--- START ---

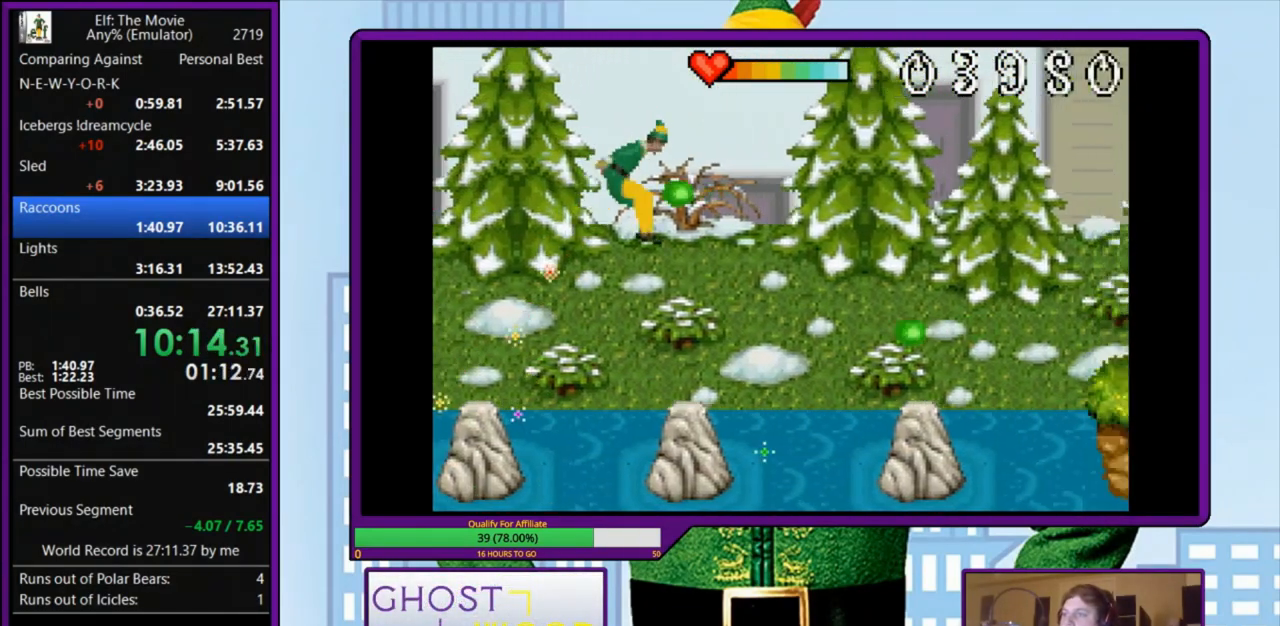
{"keys": ["right"], "events": [[100, "right", "up"], [367, "right", "down"], [400, "z", "down"], [500, "z", "up"]]}
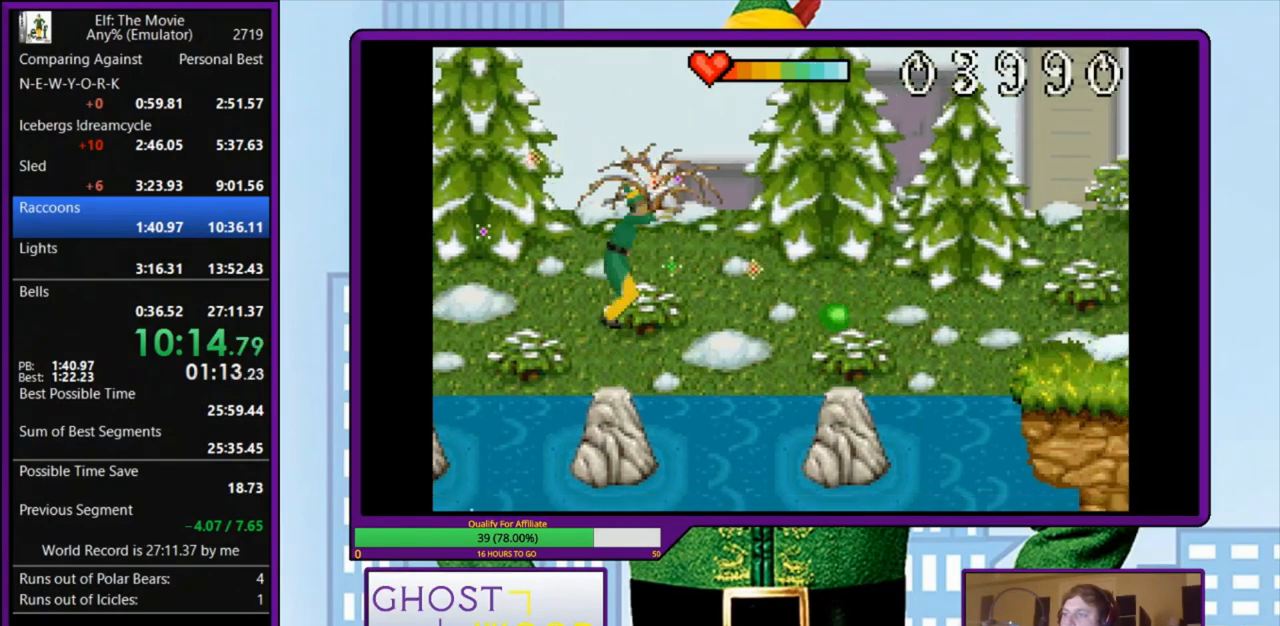
{"keys": ["right"], "events": []}
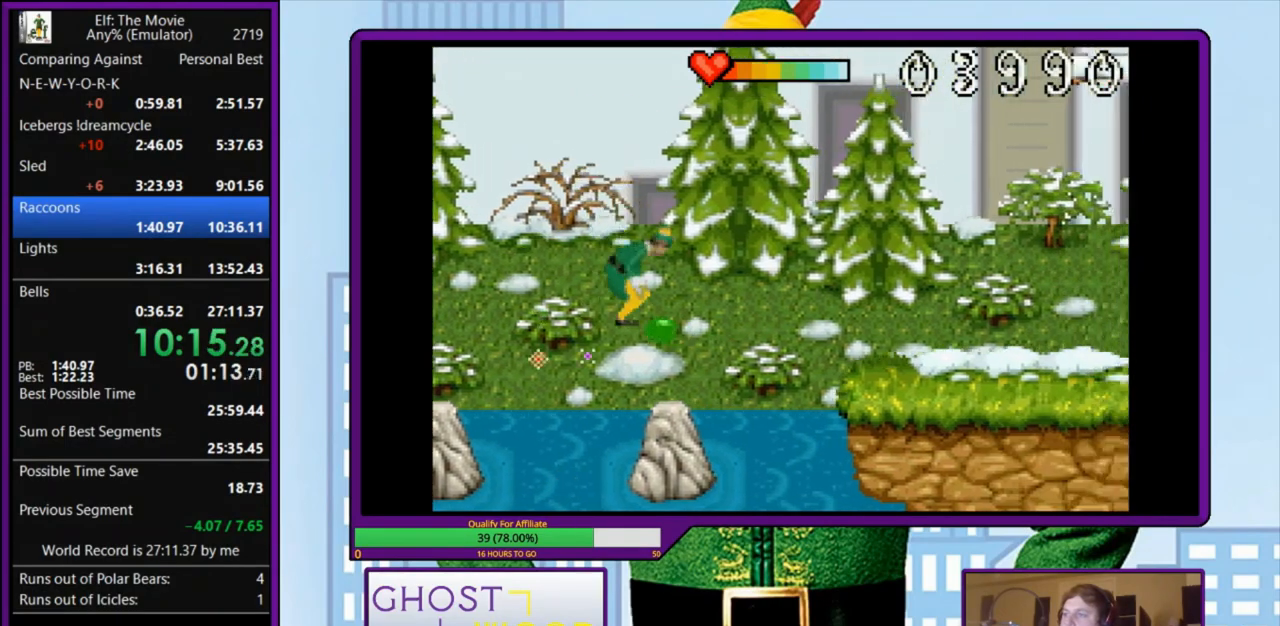
{"keys": ["right"], "events": [[33, "right", "up"], [133, "z", "down"], [167, "right", "down"], [300, "z", "up"]]}
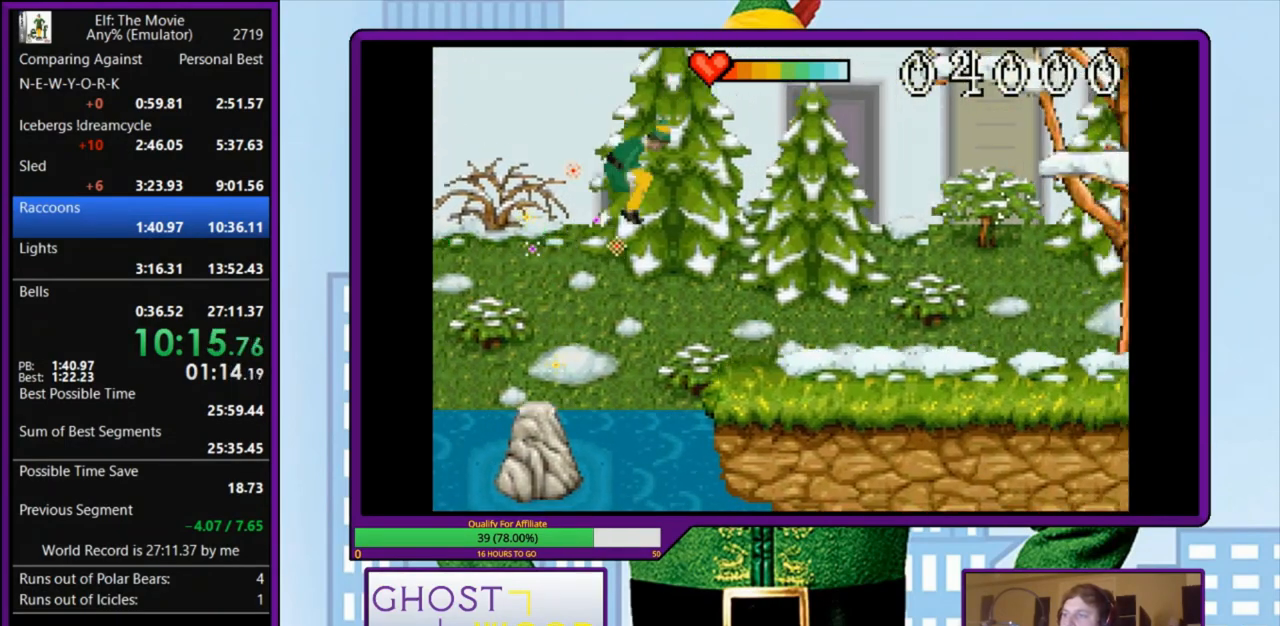
{"keys": ["right"], "events": []}
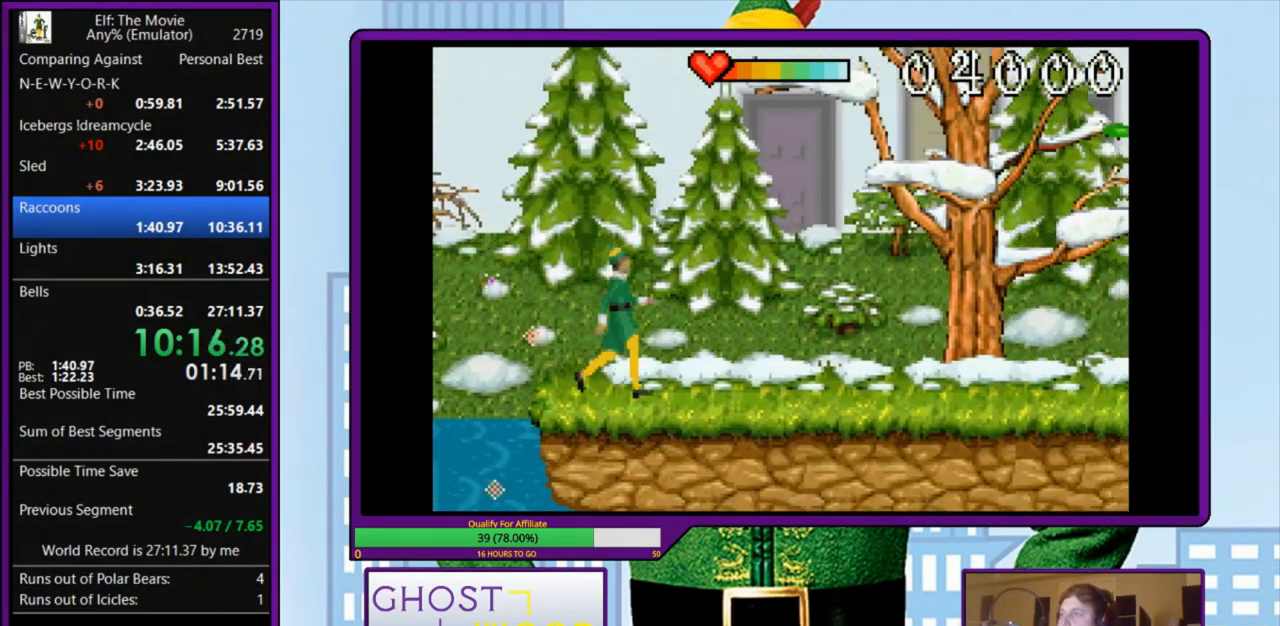
{"keys": ["right"], "events": []}
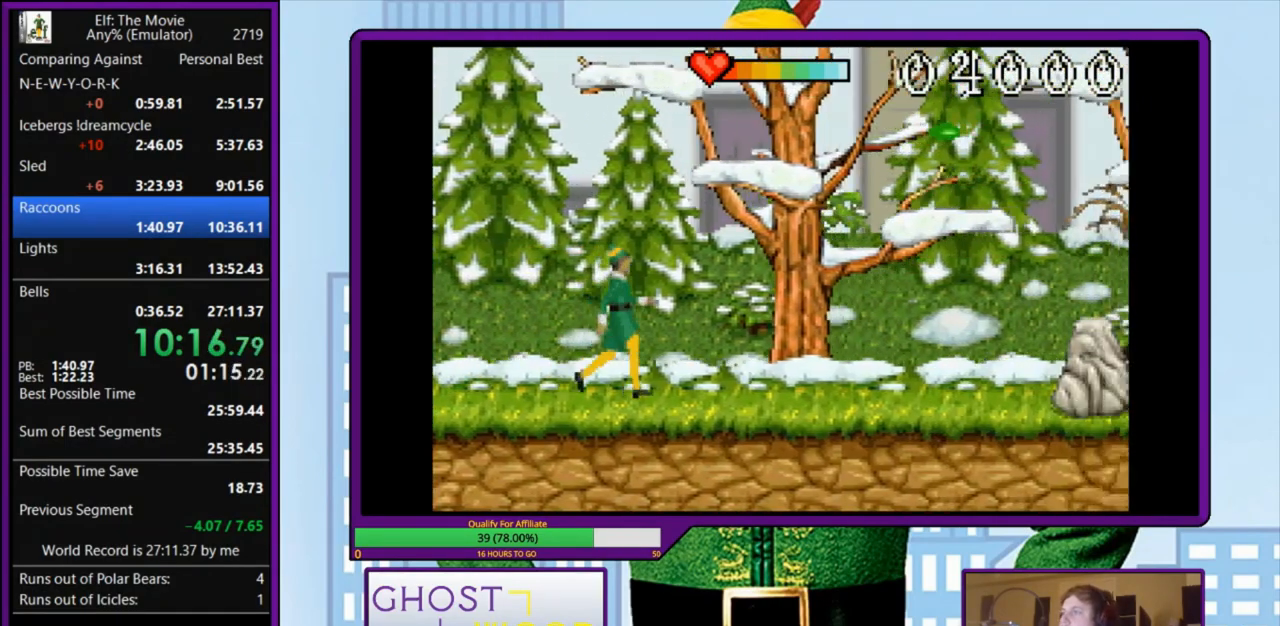
{"keys": ["right"], "events": []}
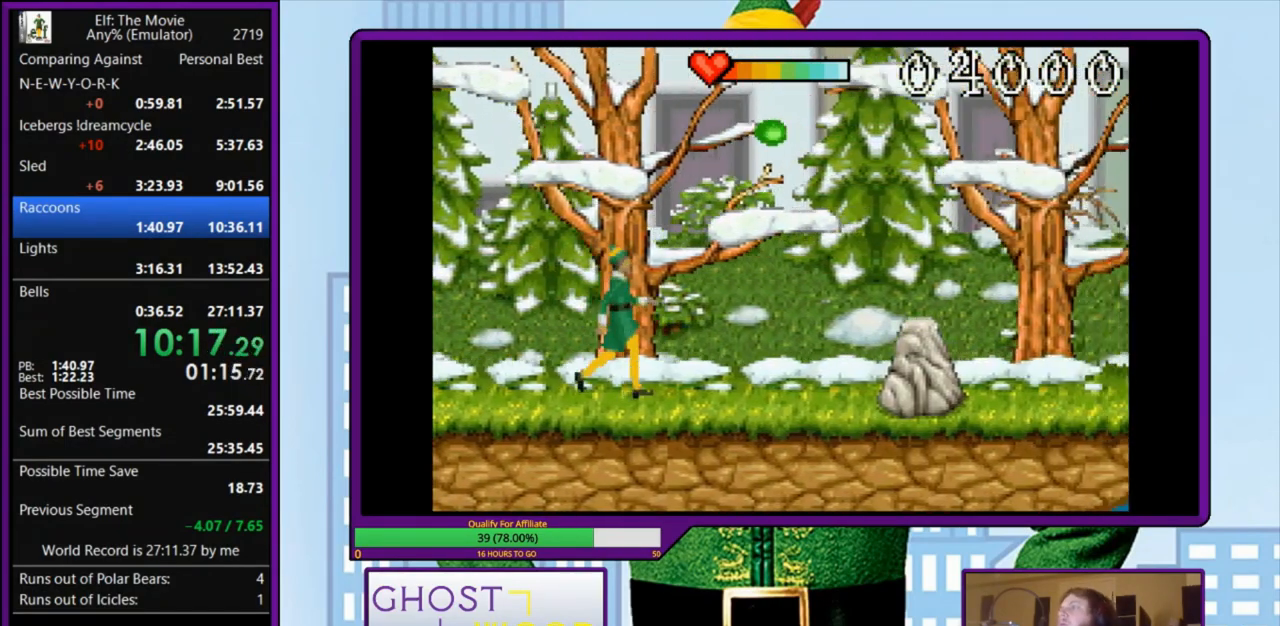
{"keys": ["right"], "events": []}
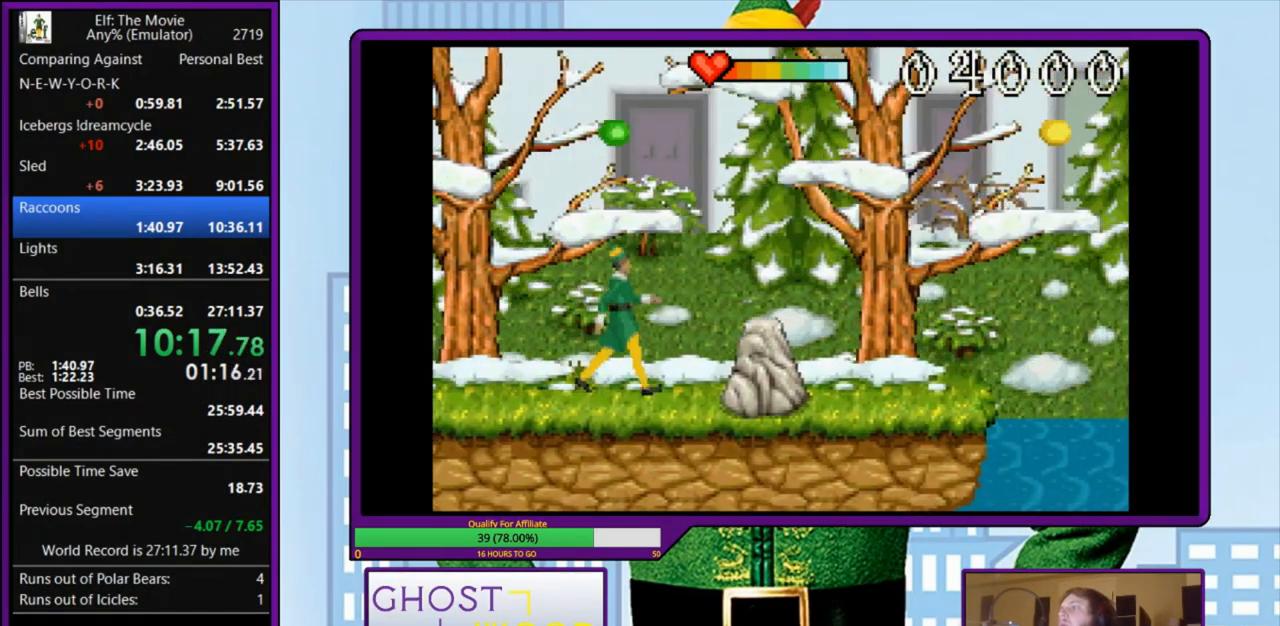
{"keys": ["right"], "events": []}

--- END ---

— EXERCISE —
Search the entries for the string "down" and copy each line where it occurs.

— RESPONSE TO THE TASK —
{"keys": ["right"], "events": [[100, "right", "up"], [367, "right", "down"], [400, "z", "down"], [500, "z", "up"]]}
{"keys": ["right"], "events": [[33, "right", "up"], [133, "z", "down"], [167, "right", "down"], [300, "z", "up"]]}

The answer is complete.